# Pet Heating Pads For Your Fermenter.



## Dave70 (30/10/12)

There seems to be plenty of these about for cheap on e bay for your dog, cat or reptile. Thermostatically controlled and all.
Anybody here use them? 
The only problem I can see is holding 25L of wort at the correct temperature takes a lot more oomph than keeping a sleeping dog or lizard comfy.
Unless you own a particularly large, fat cold dog or Komodo dragon that is.

http://www.ebay.com.au/itm/Warm-Warmer-Hea...=item1e6773fd69


----------



## drsmurto (30/10/12)

I use an cheaper version in my fermenting fridge - Link. Plugged in to a STC-1000, probe taped to the fermenter in the pic below.

It keeps ales ticking along at 20C in the depths on a chilly Adelaide Hills winter out in the shed.


----------



## tricache (30/10/12)

Just be careful with the cheap china ones on eBay...I have had some with dodgy wiring and short things out or just get superhot on weird places ect


----------



## wakkatoo (30/10/12)

I've got a reptile heating pad, a little smaller than Dr Smurto's. Works well. I bought mine from a pet shop so paid a little more than I would have on ebay.

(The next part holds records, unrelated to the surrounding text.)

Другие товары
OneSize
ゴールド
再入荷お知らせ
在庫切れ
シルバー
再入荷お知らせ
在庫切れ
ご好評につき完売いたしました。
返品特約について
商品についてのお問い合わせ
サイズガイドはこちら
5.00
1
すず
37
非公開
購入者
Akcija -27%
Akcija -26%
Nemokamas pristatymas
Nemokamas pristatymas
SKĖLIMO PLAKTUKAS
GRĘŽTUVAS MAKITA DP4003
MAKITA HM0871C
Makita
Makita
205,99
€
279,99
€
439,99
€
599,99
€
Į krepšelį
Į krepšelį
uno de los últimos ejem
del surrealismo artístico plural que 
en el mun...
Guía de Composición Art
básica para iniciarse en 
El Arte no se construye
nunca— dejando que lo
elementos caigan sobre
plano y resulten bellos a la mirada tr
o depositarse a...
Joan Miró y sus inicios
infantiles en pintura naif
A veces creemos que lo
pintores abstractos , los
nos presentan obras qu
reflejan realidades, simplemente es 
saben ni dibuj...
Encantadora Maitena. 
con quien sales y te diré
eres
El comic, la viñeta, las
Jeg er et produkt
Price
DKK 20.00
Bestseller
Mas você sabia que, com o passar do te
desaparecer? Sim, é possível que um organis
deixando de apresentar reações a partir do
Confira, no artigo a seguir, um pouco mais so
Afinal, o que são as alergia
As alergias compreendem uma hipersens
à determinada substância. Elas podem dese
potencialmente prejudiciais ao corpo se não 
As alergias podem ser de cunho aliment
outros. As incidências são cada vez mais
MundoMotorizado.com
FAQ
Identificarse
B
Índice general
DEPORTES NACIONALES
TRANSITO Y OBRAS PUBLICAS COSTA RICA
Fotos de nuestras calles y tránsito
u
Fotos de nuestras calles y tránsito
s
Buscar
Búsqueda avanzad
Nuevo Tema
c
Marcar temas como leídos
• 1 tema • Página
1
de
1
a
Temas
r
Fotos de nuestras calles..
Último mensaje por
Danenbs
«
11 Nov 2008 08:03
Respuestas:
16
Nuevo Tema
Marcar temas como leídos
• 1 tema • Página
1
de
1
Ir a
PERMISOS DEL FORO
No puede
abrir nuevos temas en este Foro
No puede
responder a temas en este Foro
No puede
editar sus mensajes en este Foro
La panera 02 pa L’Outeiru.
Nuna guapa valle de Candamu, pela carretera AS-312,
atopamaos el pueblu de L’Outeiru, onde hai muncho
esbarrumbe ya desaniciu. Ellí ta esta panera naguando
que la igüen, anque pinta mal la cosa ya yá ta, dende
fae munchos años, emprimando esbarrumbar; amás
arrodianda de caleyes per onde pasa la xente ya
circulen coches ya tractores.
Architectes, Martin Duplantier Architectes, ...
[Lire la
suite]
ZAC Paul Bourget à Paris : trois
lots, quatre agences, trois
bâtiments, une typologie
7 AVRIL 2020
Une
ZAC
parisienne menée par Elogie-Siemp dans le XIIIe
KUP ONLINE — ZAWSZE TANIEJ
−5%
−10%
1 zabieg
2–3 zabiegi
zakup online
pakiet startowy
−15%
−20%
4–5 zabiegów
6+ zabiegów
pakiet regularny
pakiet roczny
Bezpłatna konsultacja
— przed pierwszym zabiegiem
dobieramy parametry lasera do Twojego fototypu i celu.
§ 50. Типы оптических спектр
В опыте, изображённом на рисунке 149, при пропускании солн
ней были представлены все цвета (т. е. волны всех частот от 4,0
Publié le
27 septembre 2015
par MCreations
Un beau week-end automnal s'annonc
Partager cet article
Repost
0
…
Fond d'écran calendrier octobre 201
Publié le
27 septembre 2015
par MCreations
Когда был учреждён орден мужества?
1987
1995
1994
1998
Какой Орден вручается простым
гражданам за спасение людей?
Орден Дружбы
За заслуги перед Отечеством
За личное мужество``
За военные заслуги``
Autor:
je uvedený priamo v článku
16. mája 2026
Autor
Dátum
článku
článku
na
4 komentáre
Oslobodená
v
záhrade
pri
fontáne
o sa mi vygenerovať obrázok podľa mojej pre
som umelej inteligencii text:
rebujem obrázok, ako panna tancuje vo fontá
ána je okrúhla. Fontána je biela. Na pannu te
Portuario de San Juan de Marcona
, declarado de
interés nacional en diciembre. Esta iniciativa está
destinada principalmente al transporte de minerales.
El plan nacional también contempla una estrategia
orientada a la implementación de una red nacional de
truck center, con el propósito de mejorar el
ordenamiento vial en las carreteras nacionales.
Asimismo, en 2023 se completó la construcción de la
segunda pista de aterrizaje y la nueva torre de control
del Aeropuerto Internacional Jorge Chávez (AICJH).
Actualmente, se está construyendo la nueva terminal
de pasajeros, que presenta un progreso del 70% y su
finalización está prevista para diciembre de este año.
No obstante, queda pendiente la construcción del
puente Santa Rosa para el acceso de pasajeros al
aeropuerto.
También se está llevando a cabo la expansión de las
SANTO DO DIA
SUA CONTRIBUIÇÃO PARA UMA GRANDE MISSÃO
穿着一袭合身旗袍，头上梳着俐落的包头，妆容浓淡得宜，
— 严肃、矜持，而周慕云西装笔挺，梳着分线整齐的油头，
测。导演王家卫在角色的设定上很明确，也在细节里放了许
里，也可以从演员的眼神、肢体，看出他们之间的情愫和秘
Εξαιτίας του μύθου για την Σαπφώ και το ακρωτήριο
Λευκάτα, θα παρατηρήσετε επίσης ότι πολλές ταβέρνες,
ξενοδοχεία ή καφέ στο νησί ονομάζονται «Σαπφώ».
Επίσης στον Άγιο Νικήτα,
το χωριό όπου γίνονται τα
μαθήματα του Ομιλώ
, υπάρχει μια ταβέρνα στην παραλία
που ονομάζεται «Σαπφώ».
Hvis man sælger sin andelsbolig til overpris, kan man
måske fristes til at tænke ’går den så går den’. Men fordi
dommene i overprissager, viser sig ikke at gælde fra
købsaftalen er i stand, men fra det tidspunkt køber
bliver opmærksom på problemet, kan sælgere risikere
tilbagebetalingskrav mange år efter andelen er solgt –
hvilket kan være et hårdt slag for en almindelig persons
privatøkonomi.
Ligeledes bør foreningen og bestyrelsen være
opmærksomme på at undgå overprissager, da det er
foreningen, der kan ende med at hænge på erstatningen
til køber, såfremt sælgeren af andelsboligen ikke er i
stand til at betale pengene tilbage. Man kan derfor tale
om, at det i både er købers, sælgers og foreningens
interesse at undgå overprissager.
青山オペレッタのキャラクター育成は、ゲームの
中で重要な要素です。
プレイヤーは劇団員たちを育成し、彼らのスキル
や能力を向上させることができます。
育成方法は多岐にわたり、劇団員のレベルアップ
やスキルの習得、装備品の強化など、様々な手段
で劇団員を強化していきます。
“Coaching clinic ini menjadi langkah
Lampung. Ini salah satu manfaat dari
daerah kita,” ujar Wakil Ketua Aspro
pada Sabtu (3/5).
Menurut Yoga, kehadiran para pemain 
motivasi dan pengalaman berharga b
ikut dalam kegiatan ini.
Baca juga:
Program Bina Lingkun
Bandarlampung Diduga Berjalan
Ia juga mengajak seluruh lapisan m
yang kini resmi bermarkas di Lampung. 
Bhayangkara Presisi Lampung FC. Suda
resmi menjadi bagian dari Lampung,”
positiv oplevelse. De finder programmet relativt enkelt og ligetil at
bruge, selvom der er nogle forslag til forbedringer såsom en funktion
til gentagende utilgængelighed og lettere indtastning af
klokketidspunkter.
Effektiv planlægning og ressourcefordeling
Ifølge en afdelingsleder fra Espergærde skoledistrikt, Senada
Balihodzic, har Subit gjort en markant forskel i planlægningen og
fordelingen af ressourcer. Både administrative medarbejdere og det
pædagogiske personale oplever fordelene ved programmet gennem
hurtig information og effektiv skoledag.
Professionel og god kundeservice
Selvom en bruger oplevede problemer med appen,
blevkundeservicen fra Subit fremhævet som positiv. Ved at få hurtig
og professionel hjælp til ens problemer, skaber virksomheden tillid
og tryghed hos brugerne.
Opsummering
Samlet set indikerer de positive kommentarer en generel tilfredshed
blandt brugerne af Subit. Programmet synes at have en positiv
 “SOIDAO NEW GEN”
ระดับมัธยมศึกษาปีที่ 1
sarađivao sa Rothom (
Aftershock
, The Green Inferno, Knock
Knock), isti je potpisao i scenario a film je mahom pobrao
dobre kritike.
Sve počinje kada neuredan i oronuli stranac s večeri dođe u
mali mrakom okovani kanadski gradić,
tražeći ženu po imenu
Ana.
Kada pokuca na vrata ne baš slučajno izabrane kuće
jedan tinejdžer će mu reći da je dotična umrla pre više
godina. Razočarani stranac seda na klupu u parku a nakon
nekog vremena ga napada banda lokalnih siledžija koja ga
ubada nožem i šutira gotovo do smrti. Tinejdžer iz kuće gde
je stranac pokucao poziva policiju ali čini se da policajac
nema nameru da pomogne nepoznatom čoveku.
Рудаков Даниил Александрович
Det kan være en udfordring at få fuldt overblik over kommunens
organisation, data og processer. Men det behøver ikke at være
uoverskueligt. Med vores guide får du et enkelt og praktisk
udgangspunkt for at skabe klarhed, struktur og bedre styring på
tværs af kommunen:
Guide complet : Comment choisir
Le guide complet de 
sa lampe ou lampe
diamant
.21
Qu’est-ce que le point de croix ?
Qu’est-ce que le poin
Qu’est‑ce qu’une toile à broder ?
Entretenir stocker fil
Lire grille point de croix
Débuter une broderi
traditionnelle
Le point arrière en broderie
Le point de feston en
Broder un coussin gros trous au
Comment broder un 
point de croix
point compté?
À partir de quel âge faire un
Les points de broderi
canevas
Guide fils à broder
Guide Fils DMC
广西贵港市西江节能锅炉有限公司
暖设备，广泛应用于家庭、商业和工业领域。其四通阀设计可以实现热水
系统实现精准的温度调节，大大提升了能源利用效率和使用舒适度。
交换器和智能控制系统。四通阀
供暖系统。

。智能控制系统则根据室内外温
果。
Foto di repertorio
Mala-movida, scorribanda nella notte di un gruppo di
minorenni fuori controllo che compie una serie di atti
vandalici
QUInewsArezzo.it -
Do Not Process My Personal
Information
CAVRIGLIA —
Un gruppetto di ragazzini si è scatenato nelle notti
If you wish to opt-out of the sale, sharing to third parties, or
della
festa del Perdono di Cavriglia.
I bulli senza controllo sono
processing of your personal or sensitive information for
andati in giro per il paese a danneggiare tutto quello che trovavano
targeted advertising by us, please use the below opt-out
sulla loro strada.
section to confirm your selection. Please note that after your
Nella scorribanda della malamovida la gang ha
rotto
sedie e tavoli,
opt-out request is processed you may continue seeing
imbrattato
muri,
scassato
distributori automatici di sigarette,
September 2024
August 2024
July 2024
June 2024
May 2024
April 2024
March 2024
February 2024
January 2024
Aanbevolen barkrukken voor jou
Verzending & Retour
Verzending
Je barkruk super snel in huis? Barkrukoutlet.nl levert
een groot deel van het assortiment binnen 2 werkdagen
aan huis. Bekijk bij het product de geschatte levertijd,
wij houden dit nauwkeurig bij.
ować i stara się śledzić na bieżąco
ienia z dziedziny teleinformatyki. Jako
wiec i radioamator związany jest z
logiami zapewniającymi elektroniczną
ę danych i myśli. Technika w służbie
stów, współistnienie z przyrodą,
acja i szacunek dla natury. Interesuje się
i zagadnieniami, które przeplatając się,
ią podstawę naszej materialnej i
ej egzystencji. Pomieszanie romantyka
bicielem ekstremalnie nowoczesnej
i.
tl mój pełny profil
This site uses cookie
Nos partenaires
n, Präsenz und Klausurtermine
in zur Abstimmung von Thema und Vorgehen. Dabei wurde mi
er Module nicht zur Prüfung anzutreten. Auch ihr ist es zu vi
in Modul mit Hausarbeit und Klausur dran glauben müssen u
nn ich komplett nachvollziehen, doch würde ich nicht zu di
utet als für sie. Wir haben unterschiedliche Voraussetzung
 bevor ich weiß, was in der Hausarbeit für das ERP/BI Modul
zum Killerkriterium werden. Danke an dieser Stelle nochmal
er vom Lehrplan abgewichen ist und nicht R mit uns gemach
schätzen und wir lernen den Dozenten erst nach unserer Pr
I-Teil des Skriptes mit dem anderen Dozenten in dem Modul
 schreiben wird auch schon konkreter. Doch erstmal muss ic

edit: my fermenting fridge only holds 1 fermenter so the smaller heat pad is heating a smaller volume. I would look at getting a bigger heat pad if the fridge itself was larger.


----------



## DU99 (30/10/12)

some like this could be the go


----------



## Rod (30/10/12)

Aldi have a dog mat 

about 30 by 50

I use it to keep my feet warm in the caravan

comes on special every so often 

would use a brewmate to set and keep temperature 

http://www.mashmaster.com.au/p/1139100/bre...controller.html


----------



## mxd (30/10/12)

I use a reptile heat cord, and wrap the cord all around the fridge walls

http://www.ebay.com.au/itm/REPTILE-Heat-Co...=1#ht_500wt_969


----------



## Dave70 (1/11/12)

In the end I decided to go with a cheap plastic container from Bunnings, and a mid range 125w fish tank heater so I could have more precise control. 
Set it on 24 and that's what we've got. Amazing eh?

While we're at it, does anybody reckon that's about right for a 3711 you want to finish fruity and dry? 
I'll be bottling this batch also, so they'll have a little time under their caps before guzzling.


----------